A significant limitation of our study was the measured difference in MI skills between the intervention and control groups at baseline. This difference may have been due to the group randomization process and the timing of when students in each rotation participated. Students in the first two rotations (both randomized to the intervention condition) were closer in time to their most recent exposure to MI during the preparatory “bootcamp” prior to students beginning their clerkships, potentially contributing to the intervention groups having better baseline metrics compared to the control groups. The fact that we utilized a group rather than individual randomization process was itself a limitation of our study, a choice that was made to coincide with how motivational training is done during each clerkship rotation. Another limitation is that reliability and validity data are not available for the Motivational Interviewing Knowledge Test used in our study. Additionally, it is important to note that the intervention group received two sources of feedback after their first role play (i.e., facilitator and ReadMI metrics) whereas the control group only had one source of feedback (i.e., facilitator). The possibility cannot be ruled out that additional feedback alone is responsible for better intervention group performance rather than something specific to the ReadMI metrics. Our study sample included all third-year medical students. We did not perform a power calculation prior to the study. A limitation is that our study may not have been well-powered to assess all effects, particularly the interactions in the LMM. Finally, the fact that we did not do any formal analyses of the qualitative data comparing the intervention and control groups is a limitation of this study.

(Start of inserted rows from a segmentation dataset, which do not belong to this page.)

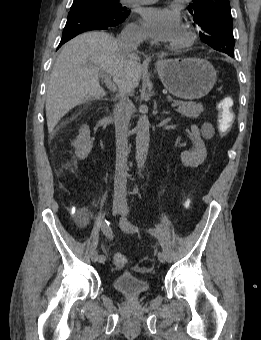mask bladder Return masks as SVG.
Returning a JSON list of instances; mask_svg holds the SVG:
<instances>
[{
    "label": "bladder",
    "instance_id": "obj_1",
    "mask_svg": "<svg viewBox=\"0 0 261 340\" xmlns=\"http://www.w3.org/2000/svg\"><path fill=\"white\" fill-rule=\"evenodd\" d=\"M113 287L127 297H139L149 292V284L145 279L132 274H121L113 279Z\"/></svg>",
    "mask_w": 261,
    "mask_h": 340
}]
</instances>
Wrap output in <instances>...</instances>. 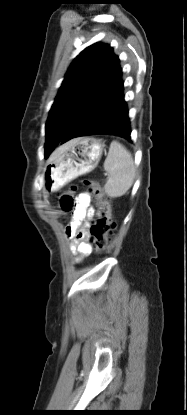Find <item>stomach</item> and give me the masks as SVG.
<instances>
[{
	"mask_svg": "<svg viewBox=\"0 0 187 415\" xmlns=\"http://www.w3.org/2000/svg\"><path fill=\"white\" fill-rule=\"evenodd\" d=\"M104 146L102 140L93 137L72 140L68 149L46 164L43 171L44 191H56L78 176L92 171L100 161Z\"/></svg>",
	"mask_w": 187,
	"mask_h": 415,
	"instance_id": "obj_1",
	"label": "stomach"
}]
</instances>
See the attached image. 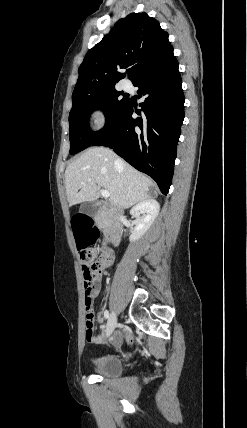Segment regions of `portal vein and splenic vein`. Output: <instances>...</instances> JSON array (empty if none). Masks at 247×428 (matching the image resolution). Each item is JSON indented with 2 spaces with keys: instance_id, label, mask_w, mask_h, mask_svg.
I'll list each match as a JSON object with an SVG mask.
<instances>
[{
  "instance_id": "18ae733b",
  "label": "portal vein and splenic vein",
  "mask_w": 247,
  "mask_h": 428,
  "mask_svg": "<svg viewBox=\"0 0 247 428\" xmlns=\"http://www.w3.org/2000/svg\"><path fill=\"white\" fill-rule=\"evenodd\" d=\"M101 195H102L103 197H105V198H108V197L110 196V193H109L107 190L102 189V190H101Z\"/></svg>"
}]
</instances>
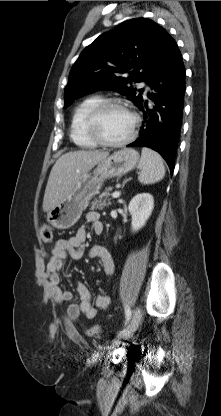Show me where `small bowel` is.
Returning <instances> with one entry per match:
<instances>
[{
	"label": "small bowel",
	"instance_id": "obj_1",
	"mask_svg": "<svg viewBox=\"0 0 221 416\" xmlns=\"http://www.w3.org/2000/svg\"><path fill=\"white\" fill-rule=\"evenodd\" d=\"M85 220L86 224L91 225L95 234L103 232L104 226L98 212H87ZM86 235V226H82L72 237L58 240L52 246L50 253L44 254L45 266L43 275L47 280L49 292L53 300L58 304L69 302L73 298L72 292L62 285L60 274L68 256L74 259H79L82 256ZM90 256L99 259L106 275L114 273V260L105 247L100 245L92 247ZM76 291L80 296V302L70 303L67 307V315L73 321H79L81 315L88 320H92L97 316L99 310H105L110 305V298L105 294H99L92 300L88 288L80 281L76 282Z\"/></svg>",
	"mask_w": 221,
	"mask_h": 416
}]
</instances>
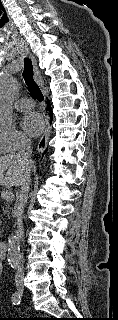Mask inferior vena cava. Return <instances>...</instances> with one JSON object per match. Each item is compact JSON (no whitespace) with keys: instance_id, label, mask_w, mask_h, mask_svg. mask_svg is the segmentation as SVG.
<instances>
[{"instance_id":"inferior-vena-cava-1","label":"inferior vena cava","mask_w":118,"mask_h":320,"mask_svg":"<svg viewBox=\"0 0 118 320\" xmlns=\"http://www.w3.org/2000/svg\"><path fill=\"white\" fill-rule=\"evenodd\" d=\"M31 155H32L31 142L28 139H21L16 157L22 164L25 165V176L21 183V189L19 191V194L17 195L15 206L13 209V214L17 219L16 236L18 237L19 241H23V237H24L22 215L27 203L28 193L30 189V182H31L30 165L32 164ZM23 279H24V266H23V255H21L20 261L17 265V269L15 273V282L19 283L23 281Z\"/></svg>"}]
</instances>
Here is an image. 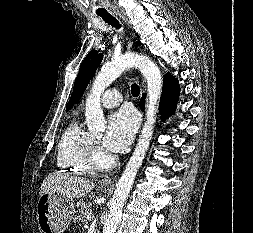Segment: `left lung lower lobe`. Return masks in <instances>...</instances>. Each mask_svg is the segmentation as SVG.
I'll return each instance as SVG.
<instances>
[{"mask_svg": "<svg viewBox=\"0 0 253 233\" xmlns=\"http://www.w3.org/2000/svg\"><path fill=\"white\" fill-rule=\"evenodd\" d=\"M180 88L178 86V82L176 79L170 74H166L163 79V90L160 102V112L162 114L163 119L165 116L170 115L176 107V103L178 100ZM145 94L140 102V108L144 110V99Z\"/></svg>", "mask_w": 253, "mask_h": 233, "instance_id": "0a47b994", "label": "left lung lower lobe"}]
</instances>
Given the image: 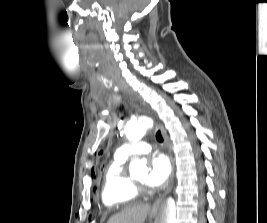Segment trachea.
I'll return each mask as SVG.
<instances>
[{
  "mask_svg": "<svg viewBox=\"0 0 267 223\" xmlns=\"http://www.w3.org/2000/svg\"><path fill=\"white\" fill-rule=\"evenodd\" d=\"M156 139L158 142H163V137L160 130H158L156 133Z\"/></svg>",
  "mask_w": 267,
  "mask_h": 223,
  "instance_id": "1",
  "label": "trachea"
}]
</instances>
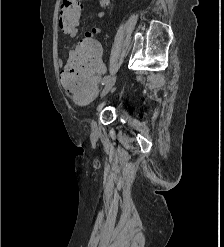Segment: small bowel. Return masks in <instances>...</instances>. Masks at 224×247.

Future research of ReadMI should use more rigorous research methodology to ascertain training benefits that can be attributed to ReadMI. This will include individual versus group randomization, standardization of feedback provided by facilitators, and a “second” source of feedback for control group participants to better ensure an equal experience for all participants. Furthermore, follow-up evaluation of student performance should be done to determine whether and to what any gains in MI skills with the use of ReadMI are retained.

Conclusion

Training in MI can be a time-consuming endeavor, both for a training facilitator and for a learner, and available time for such learning can be quite limited in medical school curricula. The use of human-AI teaming in this endeavor is a way to help make MI training more manageable and engaging for medical students. Medical school graduates who have learned to incorporate the MI approach into their interaction with patients are better equipped to facilitate the patient engagement and activation that are crucial in effective chronic disease management. Our study demonstrates that AI can be utilized to augment MI training, permitting a training facilitator to teach this important patient-centered approach effectively in a time-efficient manner.